Collins brings a diverse set of competencies and relevant industry experience to his new Quantcast role. In addition to his deep financial leadership experience as CFO at Bazaarvoice and DoubleClick, he has served as CEO of both private and public technology companies and has held the roles of chief information officer and chief strategy officer. Collins is also a director for a number of private technology companies counting Kenshoo, Mediaspectrum, iCitizen and Spendsetter. Prior to Collins being named CEO of Bazaarvoice, he served as CFO, leading the company’s 2012 IPO and follow-on offering. Before joining Bazaarvoice, Collins was CEO of Juris, Inc., a leading legal technology software provider attained by LexisNexis in 2007. Collins joined DoubleClick in 1997, assisting to lead its 1998 IPO before becoming CFO in 1999, later adding the chief information officer responsibilities, leading all research and development. Collins began his career with PricewaterhouseCoopers, before taking a financial leadership role at Colgate-Palmolive. He received his Bachelor of Science degree in Accounting from the University of Alabama.

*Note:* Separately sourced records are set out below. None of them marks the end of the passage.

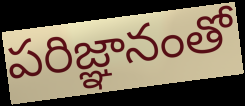
పరిజ్ఞానంతో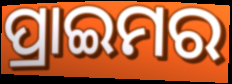
ପ୍ରାଇମର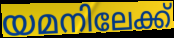
യമനിലേക്ക്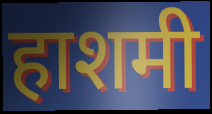
हाशमीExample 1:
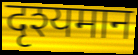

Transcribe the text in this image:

दृश्यमान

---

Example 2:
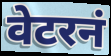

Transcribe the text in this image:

वेटरनं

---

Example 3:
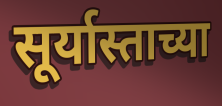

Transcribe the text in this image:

सूर्यास्ताच्या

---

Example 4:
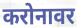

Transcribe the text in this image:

करोनावर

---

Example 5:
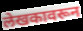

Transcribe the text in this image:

लेखकावरूनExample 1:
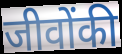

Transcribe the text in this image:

जीवोंकी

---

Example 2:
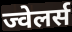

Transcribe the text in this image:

ज्वेलर्स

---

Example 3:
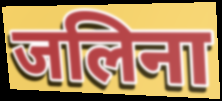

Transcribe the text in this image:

जलिना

Bazaarvoice, Inc. operates as a network that connects brands and retailers to the voices of people where they shop. The company offers its solutions through Bazaarvoice conversations platform, software as a service platform that enables clients to capture, display, and analyze online word of mouth, counting ratings and reviews, questions and answers, stories, photos, videos, long-format narratives, and other forms of consumer-generated content. It also provides Bazaarvoice connections solutions, such as BrandAnswers that allows brands to interact directly with consumers on retail Websites within the network to answer questions and provide suggestions on alternative products; and Review Response, which enables brands to interact with consumers by responding to reviews posted on retail Websites.
AOL, Inc. (NYSE:AOL), ended its Friday’s trading session with 0.02% gain, and closed at $49.96.

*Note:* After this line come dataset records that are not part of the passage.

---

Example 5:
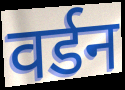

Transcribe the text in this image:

वर्डन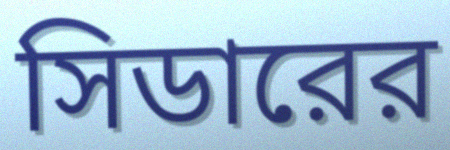
সিডারের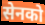
सेनको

AOL Inc. (AOL) and Georgia-Pacific declared their partnership on a large-scale, digital custom content campaign for six of their portfolio brands counting: Angel Soft, Brawny, Dixie, Quilted Northern, Sparkle and Vanity Fair.
The aim of the partnership is to reach consumers in new ways, with content that is relevant to their lives, using industry-leading technology. The widespread content program sets out to meet various lifestyle interests of consumers from design to parenting tips.
The campaign, which covers a wide range of online activations counting native advertising, branded entertainment, contributor content, premium format display ads, and social media is Georgia-Pacific’s deepest endeavor into the marriage of programmatic technology and custom content to date.
AOL Inc. provides various digital brands, products, and services to consumers, advertisers, publishers, and subscribers worldwide. Its Brand Group segment offers original content produced by journalists, politicians, celebrities, academics, policy experts, freelance writers, and bloggers; curated content; curated and aggregated content from third parties; and user-generated content through AOL.com and The Huffington Post, and related sites, in addition to through Engadget and TechCrunch branded properties.